What is the ground for classifying a new object if we just have some some examples?
How to we determine a proper class given a training set?
We may find an identical copy in the examples if we are lucky. If there are more identical copies and they belong to different classes we are in trouble. Now it depends on how the set of examples has been constructed. If the set is representative for the problem in the probabilistic sense a majority vote will be the way to proceed.
But what to do in case all objects are different as for most real world objects?
All objects are different, how to generalize?

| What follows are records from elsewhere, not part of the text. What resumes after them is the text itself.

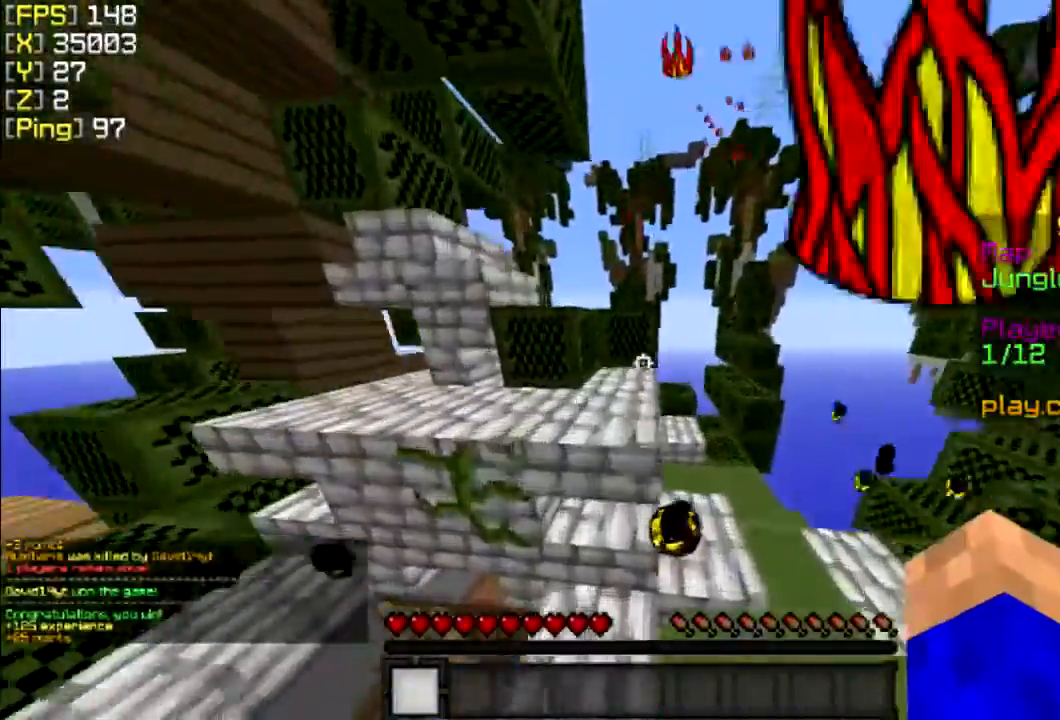
{"keys": ["d", "w"], "mouse": [], "events": [[233, "d", "down"]]}
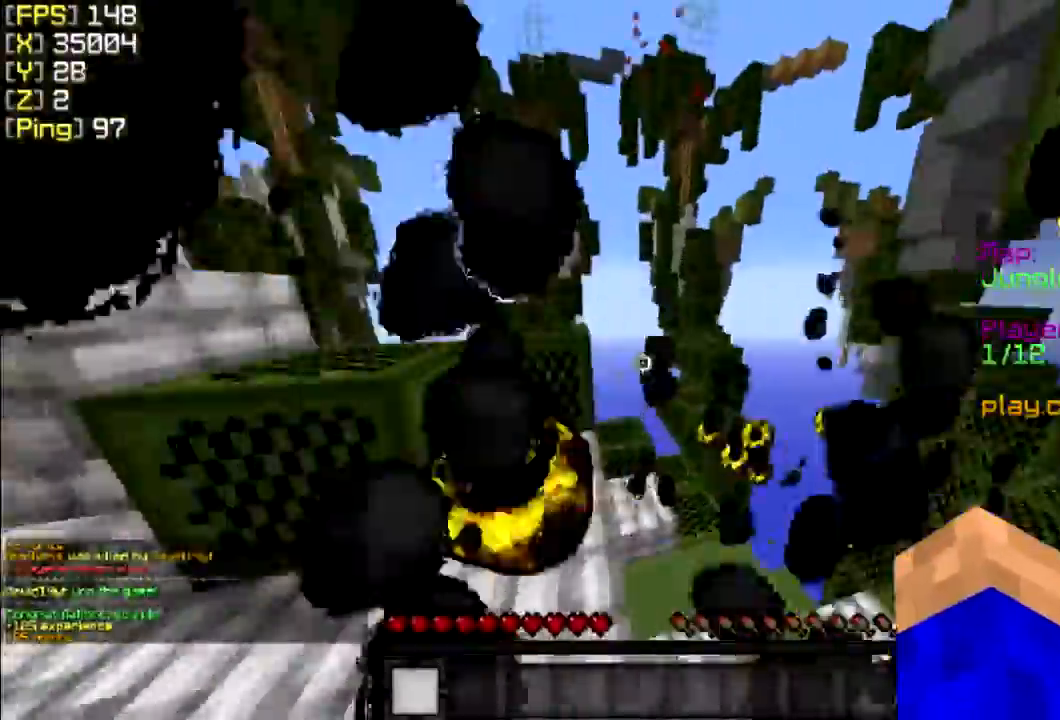
{"keys": ["a", "w"], "mouse": [], "events": [[300, "a", "down"], [300, "d", "up"]]}
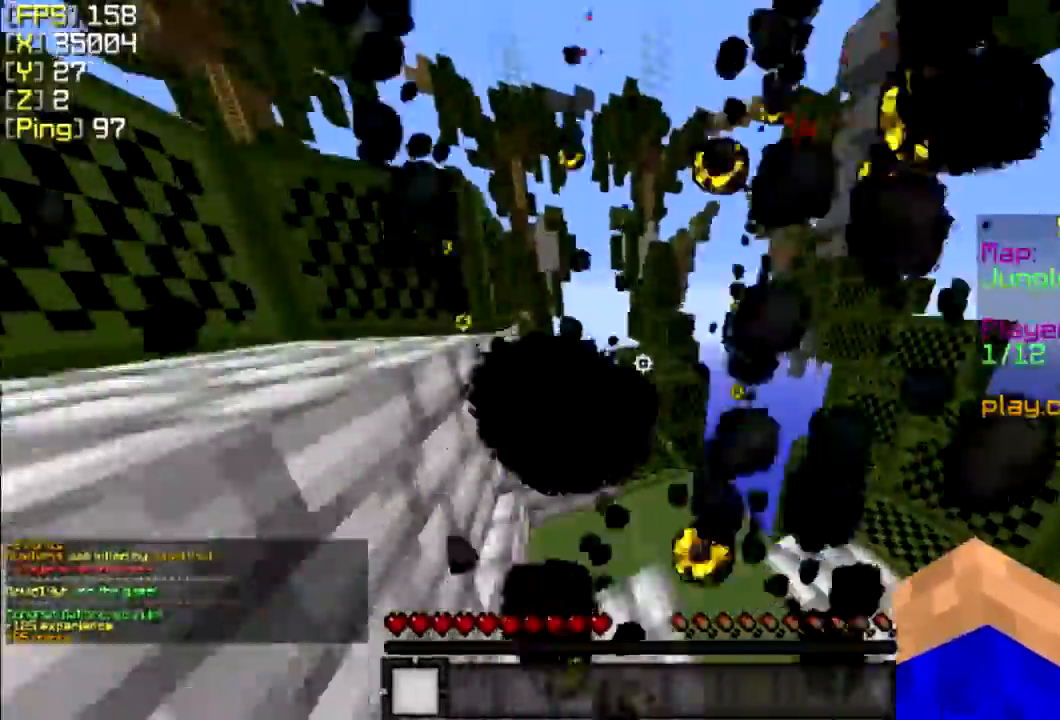
{"keys": ["a", "w"], "mouse": [], "events": [[33, "a", "up"], [400, "a", "down"]]}
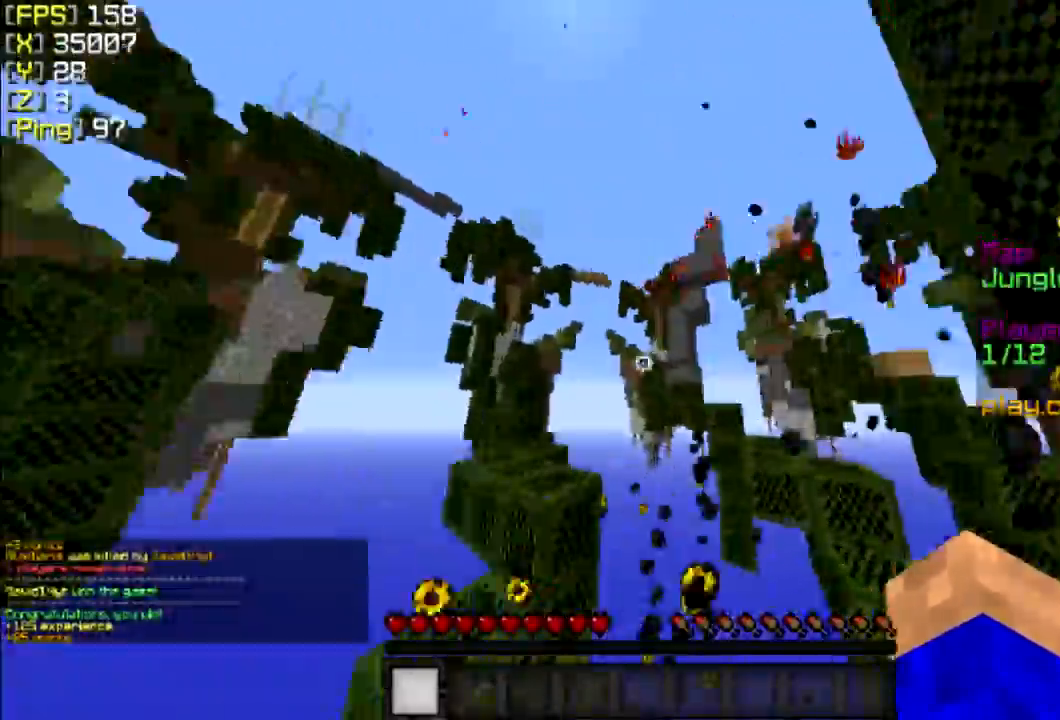
{"keys": [], "mouse": [], "events": [[200, "w", "up"], [233, "a", "up"]]}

If the examples are all different from the new object and we want to use them for classifying it, they should be related. It is then necessary to find an object representation that enables us to relate them. By this a distance or a similarity may be obtained for the new object to all objects in the training set. What to do now? What will be the next step after for instance all distances have been obtained. There are two directions to obtain an answer.
Distances
First we may have a look at the most similar object in the examples, the nearest neighbor. Its class may be used for classifying the new object. All other objects in the set are neglected, just the nearest one is used. An argument for that is that real world objects that are similar are expected to belong to the same class to have a similar representation. Objects that are very different will belong to different classes and have very different representations. So classifying by the nearest neighbor distance is a natural way to do. This assumes that the representation satisfies some continuous properties: small object differences will cause small changes in the representation.
Densities
A different way to find an answer is that we not just consider just the nearest neighbor but a set of neighbors, eventually all objects. Their distances may be weighted and result in a probability density estimate for each of the classes for the object under consideration. This is called a density kernel approach, or a Parzen density estimation. Instead some density model may be used, e.g. a normal distribution. In both ways the training set is used to build statistical models of the classes. New objects are assigned to the most probable class according to these models, possibly taken class priors into account.
Both
Distances may be considered as a local approach and densities as global. In practice most classification rules make use of both principles, with a few exceptions. Distance based classifiers like the Support Vector Machine that take class overlap into account have somewhere a probabilistic trade-off. Density based classifiers on the other hand, need to estimate densities. Density estimators are depend on the metric and thereby on distances.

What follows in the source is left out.